Box-plot representing the median (line within the box), the 10th (whisker below the box), 25th (boundary of the box closest to zero), the 75th (boundary of the box farthest from zero) and the 90th (whisker above the box) percentiles of minute ventilation (left panel), rapid and shallow breathing index (middle panel), and pulmonary ribcage percentage contribution to tidal volume (right panel) at rest in supine position i in patients without obesity affected by Osteogenesis Imperfecta (OIno), in patients with obesity affected by Osteogenesis Imperfecta (OIob), in subjects with essential obesity not affected by Osteogenesis Imperfecta (OB) and in otherwise healthy without obesity subjects not affected by Osteogenesis Imperfecta (NO). *: p < 0.05
Discussion
In this pilot study, we aimed to separate the impact of obesity on sleep quality and lung and chest wall expansion in moderate or severe Osteogenesis Imperfecta. The preliminary results suggested that moderate or severe Osteogenesis Imperfecta per se implies: (1) a 30% incidence of obstructive sleep apnoea syndrome; (2) a restricted lung pattern; (3) restricted ribcage expansion, and (4) rapid and shallow breathing in the seated position. The additional impact of obesity on moderate or severe Osteogenesis Imperfecta seemed to determine: (1) a higher incidence of obstructive sleep apnoea syndrome; (2) hypoventilation in the seated position; and (3) a higher incidence of paradoxical breathing while lying supine.

Data to examine.
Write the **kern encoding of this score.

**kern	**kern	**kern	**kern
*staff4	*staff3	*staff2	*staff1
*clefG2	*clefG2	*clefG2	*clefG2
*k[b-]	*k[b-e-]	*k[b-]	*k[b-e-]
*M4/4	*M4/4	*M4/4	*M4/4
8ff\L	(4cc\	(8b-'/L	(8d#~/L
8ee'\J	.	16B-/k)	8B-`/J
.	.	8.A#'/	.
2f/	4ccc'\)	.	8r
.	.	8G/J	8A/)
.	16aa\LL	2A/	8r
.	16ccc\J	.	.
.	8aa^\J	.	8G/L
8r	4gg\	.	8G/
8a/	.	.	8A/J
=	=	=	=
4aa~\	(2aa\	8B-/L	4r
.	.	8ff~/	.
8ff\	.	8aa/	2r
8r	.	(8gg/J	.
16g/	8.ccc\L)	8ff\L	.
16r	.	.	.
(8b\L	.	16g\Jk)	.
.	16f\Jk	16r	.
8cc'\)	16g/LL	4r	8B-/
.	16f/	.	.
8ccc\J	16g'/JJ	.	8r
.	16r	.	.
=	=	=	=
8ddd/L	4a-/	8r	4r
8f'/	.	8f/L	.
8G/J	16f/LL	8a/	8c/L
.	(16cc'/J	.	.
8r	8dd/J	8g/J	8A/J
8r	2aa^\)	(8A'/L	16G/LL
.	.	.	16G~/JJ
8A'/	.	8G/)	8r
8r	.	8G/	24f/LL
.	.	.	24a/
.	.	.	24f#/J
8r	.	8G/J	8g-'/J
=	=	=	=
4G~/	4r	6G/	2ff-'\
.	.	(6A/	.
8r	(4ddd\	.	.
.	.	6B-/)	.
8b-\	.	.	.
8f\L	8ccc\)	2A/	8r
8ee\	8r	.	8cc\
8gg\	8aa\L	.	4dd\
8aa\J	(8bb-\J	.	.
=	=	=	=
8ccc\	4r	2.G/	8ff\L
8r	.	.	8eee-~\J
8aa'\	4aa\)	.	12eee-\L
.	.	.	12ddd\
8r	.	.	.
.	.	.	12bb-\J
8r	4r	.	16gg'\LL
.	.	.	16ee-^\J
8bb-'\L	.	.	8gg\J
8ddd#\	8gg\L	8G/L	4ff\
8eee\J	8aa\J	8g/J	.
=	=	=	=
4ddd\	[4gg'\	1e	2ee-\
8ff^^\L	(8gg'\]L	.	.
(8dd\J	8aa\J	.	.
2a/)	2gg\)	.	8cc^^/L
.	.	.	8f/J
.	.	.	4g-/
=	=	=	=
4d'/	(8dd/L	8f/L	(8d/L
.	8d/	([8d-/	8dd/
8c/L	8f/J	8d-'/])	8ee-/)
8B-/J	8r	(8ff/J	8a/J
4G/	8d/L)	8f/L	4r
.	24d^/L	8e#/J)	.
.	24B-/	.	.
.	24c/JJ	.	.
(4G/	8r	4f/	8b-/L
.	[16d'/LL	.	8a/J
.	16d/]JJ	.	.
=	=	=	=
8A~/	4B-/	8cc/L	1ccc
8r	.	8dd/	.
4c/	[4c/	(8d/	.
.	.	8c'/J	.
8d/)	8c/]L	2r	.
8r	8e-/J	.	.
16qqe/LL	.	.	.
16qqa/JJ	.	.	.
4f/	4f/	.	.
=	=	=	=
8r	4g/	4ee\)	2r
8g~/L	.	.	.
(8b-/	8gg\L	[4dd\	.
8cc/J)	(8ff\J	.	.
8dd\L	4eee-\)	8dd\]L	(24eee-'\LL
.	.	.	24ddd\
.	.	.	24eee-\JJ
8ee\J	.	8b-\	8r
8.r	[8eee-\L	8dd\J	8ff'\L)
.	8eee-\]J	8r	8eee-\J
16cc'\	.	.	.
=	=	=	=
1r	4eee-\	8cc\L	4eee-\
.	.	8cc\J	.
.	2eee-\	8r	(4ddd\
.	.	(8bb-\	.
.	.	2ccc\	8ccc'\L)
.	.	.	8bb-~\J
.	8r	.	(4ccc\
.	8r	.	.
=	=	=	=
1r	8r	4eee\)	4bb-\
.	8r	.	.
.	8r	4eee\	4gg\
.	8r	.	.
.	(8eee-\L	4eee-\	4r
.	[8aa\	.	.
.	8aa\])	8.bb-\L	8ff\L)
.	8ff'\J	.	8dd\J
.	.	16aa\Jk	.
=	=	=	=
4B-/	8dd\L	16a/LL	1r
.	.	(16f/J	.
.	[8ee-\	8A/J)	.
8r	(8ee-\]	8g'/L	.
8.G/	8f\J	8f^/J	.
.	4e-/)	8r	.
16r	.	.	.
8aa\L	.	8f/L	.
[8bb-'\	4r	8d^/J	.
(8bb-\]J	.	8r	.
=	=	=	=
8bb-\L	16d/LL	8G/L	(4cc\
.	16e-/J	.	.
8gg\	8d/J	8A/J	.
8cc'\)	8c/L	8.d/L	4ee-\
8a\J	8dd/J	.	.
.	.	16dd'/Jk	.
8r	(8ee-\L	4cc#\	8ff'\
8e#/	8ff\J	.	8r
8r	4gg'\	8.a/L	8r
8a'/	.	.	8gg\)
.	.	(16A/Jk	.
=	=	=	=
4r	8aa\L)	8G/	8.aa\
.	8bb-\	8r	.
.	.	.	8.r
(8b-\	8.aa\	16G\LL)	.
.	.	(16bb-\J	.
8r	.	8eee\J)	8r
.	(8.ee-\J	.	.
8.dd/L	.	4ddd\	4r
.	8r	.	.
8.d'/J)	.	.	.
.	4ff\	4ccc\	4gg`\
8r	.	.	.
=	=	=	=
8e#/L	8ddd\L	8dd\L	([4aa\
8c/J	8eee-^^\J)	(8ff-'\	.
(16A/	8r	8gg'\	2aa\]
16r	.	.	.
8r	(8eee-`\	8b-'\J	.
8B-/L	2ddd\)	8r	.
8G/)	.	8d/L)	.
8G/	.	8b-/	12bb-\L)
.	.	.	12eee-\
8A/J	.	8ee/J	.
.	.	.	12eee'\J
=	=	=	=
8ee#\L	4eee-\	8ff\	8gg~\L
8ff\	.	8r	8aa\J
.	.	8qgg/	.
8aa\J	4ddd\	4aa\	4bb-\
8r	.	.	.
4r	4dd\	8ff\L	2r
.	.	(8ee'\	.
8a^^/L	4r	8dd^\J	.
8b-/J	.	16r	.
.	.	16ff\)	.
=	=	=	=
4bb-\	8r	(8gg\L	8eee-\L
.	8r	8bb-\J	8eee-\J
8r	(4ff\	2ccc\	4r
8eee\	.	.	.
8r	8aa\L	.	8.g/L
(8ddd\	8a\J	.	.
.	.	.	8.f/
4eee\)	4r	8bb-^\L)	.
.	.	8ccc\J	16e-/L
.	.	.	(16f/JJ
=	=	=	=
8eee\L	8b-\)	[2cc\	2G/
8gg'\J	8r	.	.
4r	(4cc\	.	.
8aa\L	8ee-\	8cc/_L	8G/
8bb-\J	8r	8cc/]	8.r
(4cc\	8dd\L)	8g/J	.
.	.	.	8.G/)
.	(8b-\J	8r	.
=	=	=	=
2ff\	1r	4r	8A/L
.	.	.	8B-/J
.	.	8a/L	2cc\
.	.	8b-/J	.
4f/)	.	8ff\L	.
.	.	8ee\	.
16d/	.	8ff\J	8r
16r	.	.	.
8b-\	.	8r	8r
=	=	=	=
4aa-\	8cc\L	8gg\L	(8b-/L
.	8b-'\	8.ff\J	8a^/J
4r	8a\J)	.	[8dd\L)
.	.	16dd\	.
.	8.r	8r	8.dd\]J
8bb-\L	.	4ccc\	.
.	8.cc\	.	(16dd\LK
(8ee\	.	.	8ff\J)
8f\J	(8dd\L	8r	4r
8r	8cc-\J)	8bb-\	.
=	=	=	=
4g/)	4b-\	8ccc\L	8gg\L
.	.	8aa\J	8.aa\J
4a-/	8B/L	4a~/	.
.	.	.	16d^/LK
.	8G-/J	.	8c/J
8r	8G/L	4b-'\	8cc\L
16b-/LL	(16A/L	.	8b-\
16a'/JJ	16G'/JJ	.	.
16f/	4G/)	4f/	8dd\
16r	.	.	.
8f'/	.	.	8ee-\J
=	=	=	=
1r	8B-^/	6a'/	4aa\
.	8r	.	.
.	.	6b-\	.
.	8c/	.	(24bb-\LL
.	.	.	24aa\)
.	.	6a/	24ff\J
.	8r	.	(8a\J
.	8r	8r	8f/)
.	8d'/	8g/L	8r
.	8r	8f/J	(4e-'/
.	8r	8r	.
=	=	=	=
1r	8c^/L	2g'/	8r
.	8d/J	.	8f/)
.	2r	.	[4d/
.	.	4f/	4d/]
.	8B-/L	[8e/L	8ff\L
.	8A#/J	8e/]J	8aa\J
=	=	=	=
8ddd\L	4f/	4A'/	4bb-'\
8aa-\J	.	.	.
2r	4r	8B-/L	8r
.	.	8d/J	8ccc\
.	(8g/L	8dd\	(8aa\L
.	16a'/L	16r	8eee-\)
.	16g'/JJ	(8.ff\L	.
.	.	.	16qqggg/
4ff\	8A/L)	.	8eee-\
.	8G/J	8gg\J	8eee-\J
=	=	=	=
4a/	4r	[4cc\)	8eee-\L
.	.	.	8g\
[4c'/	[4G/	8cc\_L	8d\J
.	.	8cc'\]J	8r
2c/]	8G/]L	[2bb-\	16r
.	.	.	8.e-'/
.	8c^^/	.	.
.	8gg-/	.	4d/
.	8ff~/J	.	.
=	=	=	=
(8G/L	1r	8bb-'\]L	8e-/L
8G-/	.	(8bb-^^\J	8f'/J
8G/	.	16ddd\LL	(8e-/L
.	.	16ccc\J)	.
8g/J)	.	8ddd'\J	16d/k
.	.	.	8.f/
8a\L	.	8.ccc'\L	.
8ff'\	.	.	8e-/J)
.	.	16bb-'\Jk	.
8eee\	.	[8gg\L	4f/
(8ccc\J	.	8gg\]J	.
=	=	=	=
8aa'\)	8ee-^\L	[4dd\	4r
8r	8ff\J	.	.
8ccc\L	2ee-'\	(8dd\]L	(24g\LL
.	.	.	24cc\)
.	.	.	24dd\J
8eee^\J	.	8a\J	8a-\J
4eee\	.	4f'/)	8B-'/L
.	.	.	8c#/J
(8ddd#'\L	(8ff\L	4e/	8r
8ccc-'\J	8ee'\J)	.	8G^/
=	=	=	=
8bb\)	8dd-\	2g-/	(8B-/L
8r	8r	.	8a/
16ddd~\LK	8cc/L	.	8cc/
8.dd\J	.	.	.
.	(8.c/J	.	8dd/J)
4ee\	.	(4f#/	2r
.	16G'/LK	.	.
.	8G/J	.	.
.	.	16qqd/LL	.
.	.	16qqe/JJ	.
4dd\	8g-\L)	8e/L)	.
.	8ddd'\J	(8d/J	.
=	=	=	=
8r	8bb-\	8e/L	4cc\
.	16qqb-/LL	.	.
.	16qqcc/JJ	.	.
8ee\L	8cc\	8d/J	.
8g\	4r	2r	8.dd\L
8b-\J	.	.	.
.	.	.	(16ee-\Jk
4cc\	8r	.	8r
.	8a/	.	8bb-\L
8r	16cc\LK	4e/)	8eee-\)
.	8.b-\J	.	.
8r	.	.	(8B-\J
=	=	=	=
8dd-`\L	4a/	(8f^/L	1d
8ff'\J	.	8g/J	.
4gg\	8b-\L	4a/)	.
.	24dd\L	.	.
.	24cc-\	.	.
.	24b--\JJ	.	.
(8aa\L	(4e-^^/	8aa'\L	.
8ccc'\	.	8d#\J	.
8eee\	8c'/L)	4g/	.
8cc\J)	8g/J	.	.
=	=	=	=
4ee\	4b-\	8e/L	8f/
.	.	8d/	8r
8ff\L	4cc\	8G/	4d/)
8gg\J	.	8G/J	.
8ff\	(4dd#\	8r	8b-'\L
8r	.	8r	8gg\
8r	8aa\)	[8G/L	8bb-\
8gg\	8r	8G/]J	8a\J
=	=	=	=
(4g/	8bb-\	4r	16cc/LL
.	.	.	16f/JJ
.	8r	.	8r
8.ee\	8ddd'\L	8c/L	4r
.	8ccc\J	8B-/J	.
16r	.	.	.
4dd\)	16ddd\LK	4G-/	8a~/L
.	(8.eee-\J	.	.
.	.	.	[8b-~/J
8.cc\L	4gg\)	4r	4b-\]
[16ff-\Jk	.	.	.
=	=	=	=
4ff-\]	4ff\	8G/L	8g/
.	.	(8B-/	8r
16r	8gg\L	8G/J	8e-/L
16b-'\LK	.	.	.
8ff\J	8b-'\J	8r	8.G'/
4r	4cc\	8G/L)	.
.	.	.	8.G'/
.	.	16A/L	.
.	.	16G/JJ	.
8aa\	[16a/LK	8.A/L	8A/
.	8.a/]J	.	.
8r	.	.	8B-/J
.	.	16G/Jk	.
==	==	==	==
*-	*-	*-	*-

Task list.
**a)** In the Osteogenesis Imperfecta excerpt, what did the additional impact of obesity seem to cause in the seated position?
**b)** List every subject group that the box-plot in the Osteogenesis Imperfecta excerpt compares.
**c)** Pick up the Osteogenesis Imperfecta excerpt after its last sentence and continue the discussion.

Expected outputs.
**a)** Hypoventilation.

**b)**
- Patients without obesity affected by Osteogenesis Imperfecta (OIno)
- Patients with obesity affected by Osteogenesis Imperfecta (OIob)
- Subjects with essential obesity not affected by Osteogenesis Imperfecta (OB)
- Otherwise healthy subjects without obesity not affected by Osteogenesis Imperfecta (NO)

**c)**
Our previous study showed that the pathophysiology of moderate or severe Osteogenesis Imperfecta ensues a dangerous vicious circle among breathing, sleep, and nutritional status. That study included only subjects with Osteogenesis Imperfecta and we found a high incidence of obstructive sleep apnoea and restricted breathing. However, we could not distinguish if these results were due to the disease, obesity, or a combination of the two [15]. In this study, we have grouped subjects affected by moderate or severe Osteogenesis Imperfecta according to obesity and compared them to peers not affected by the disease, with and without obesity. Although these preliminary results need to be confirmed on a larger scale, they provide interesting insight.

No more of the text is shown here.